Цитируемый отрывок
- - -

Вернувшись в камеру, каторжник открыл рот, вынул записку. На записке написано карандашом:

«В Петербурге революция».

Всем в камере стало холодно, сидели на нарах, завернувшись в одеяло.

Один из заключенных был парикмахер и имел право ходить в кандалах по всем этажам: брить большому и малому начальству бороду и каторжанам лбы. Парикмахера послали на разведку.

Вернулся он печальный и говорит:

— Плохо. Там далеко толпа, но у тюрьмы — войска. Не пробиться народу.

О том, что в войсках восстание, — не догадались. Сидели в камере, молчали, вдруг входит надзиратель и говорит:

— С вещами по городу.

Начали заключенные собирать каторжное свое имущество — тряпки, подкандальники, мыла кусок, собрали в мешки, выходят в коридор.

В коридоре стоит надзиратель, хлопает каторжан по спине, отсчитывает и первый раз называет по фамилии.

— Гоц, Томский, Недельштейн, Дзержинский.

Сидели в камере эсеры и большевики, спорили и не договорились. От ворот тюрьмы пошли люди в разные стороны.

Коган сидел в тюрьме как анархист, но, когда он был освобожден, он пошел за Дзержинским. Он пришел в партию через работу в газете, через отряды атамана Григорьева, в которых он боролся вместе с большевиками против анархистов.

В июле 1918 года Херсонский комитет выдал партбилет большевику Когану.

Работа в Красной армии, начиная с политкома батальона до политкома инспекции IX армии.

Коган — начальник партийной школы на Кубани. Вскоре — назначение начальником Особого отдела IX армии. Затем тов. Коган — заместитель начальника войск ОГПУ. Три года работы в пограничной охране. Затем тов. Когану поручается организовать Управление лагерей ОГПУ.

— Вас просит Повенец!

Коган берет телефонную трубку.

Из Повенца говорят долго. Коган терпеливо переспрашивает:

— Сколько?

- - -

Материал
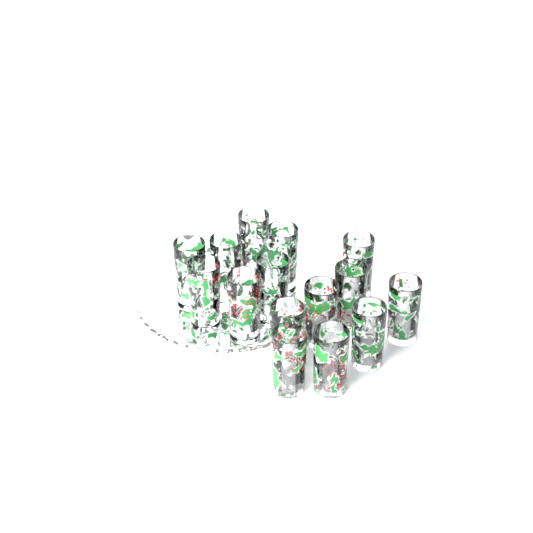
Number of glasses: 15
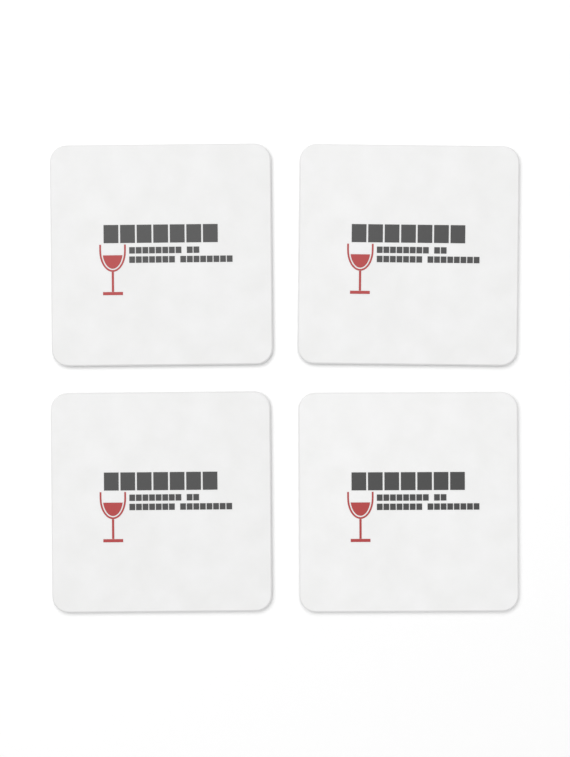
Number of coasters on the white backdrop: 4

- - -

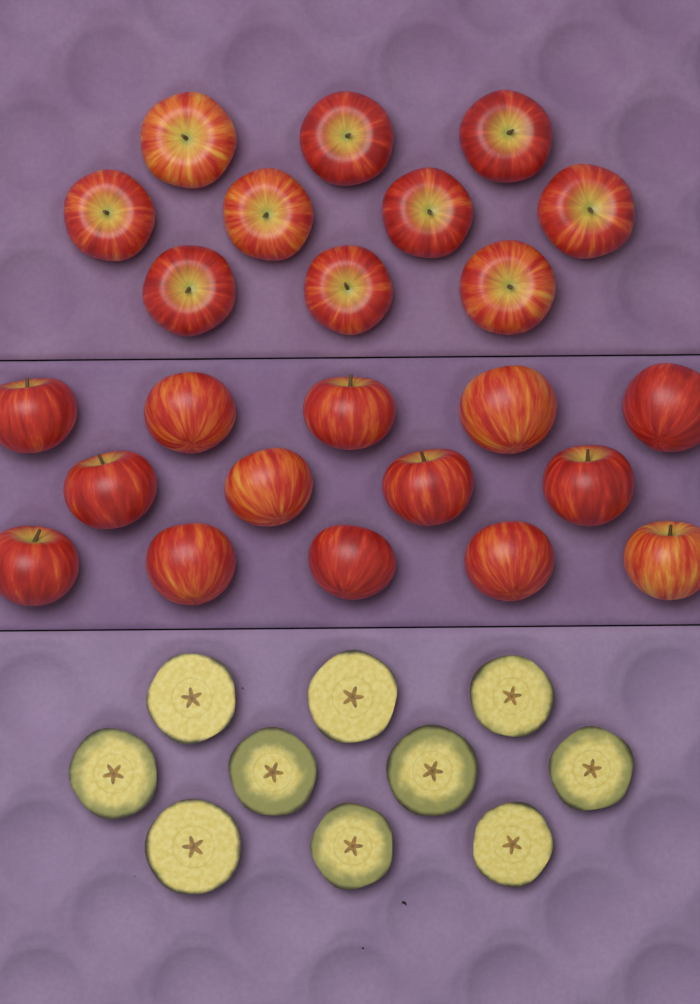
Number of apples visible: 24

- - -

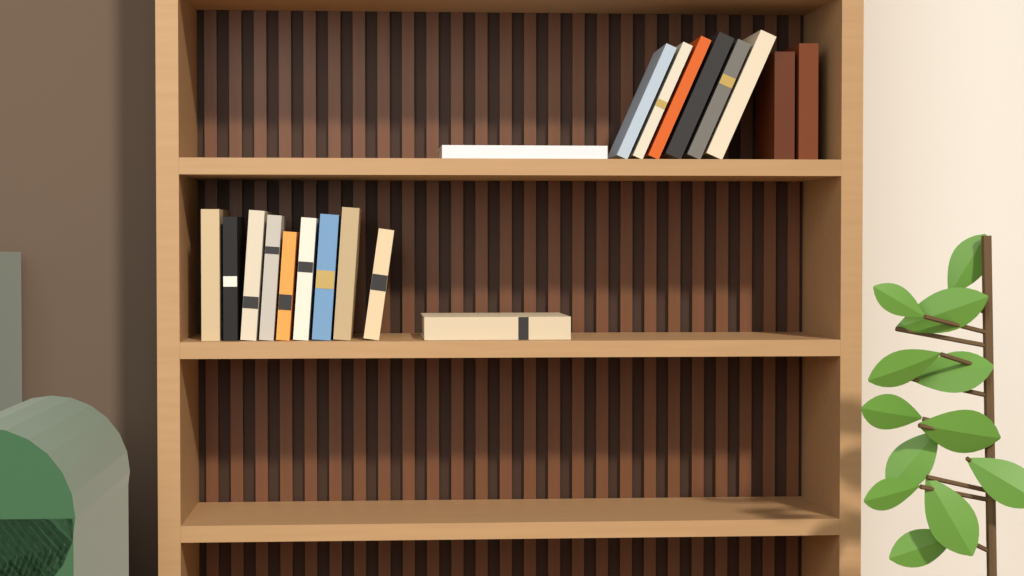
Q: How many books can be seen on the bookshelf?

- - -

Поставленная задача 1
Ответьте по отрывку на три вопроса:
(a) Что было написано карандашом на записке?
(b) Какой комитет и когда выдал Когану партбилет?
(c) Кем Коган был на Кубани?
Поставленная задача 2
Выпишите из отрывка без изменений часть текста, начиная со слов «В коридоре стоит» и заканчивая словами «Управление лагерей ОГПУ.».

Правильный ответ 1
(a) На записке было написано: «В Петербурге революция».
(b) Партбилет выдал Херсонский комитет в июле 1918 года.
(c) На Кубани Коган был начальником партийной школы.

Правильный ответ 2
В коридоре стоит надзиратель, хлопает каторжан по спине, отсчитывает и первый раз называет по фамилии.

— Гоц, Томский, Недельштейн, Дзержинский.

Сидели в камере эсеры и большевики, спорили и не договорились. От ворот тюрьмы пошли люди в разные стороны.

Коган сидел в тюрьме как анархист, но, когда он был освобожден, он пошел за Дзержинским. Он пришел в партию через работу в газете, через отряды атамана Григорьева, в которых он боролся вместе с большевиками против анархистов.

В июле 1918 года Херсонский комитет выдал партбилет большевику Когану.

Работа в Красной армии, начиная с политкома батальона до политкома инспекции IX армии.

Коган — начальник партийной школы на Кубани. Вскоре — назначение начальником Особого отдела IX армии. Затем тов. Коган — заместитель начальника войск ОГПУ. Три года работы в пограничной охране. Затем тов. Когану поручается организовать Управление лагерей ОГПУ.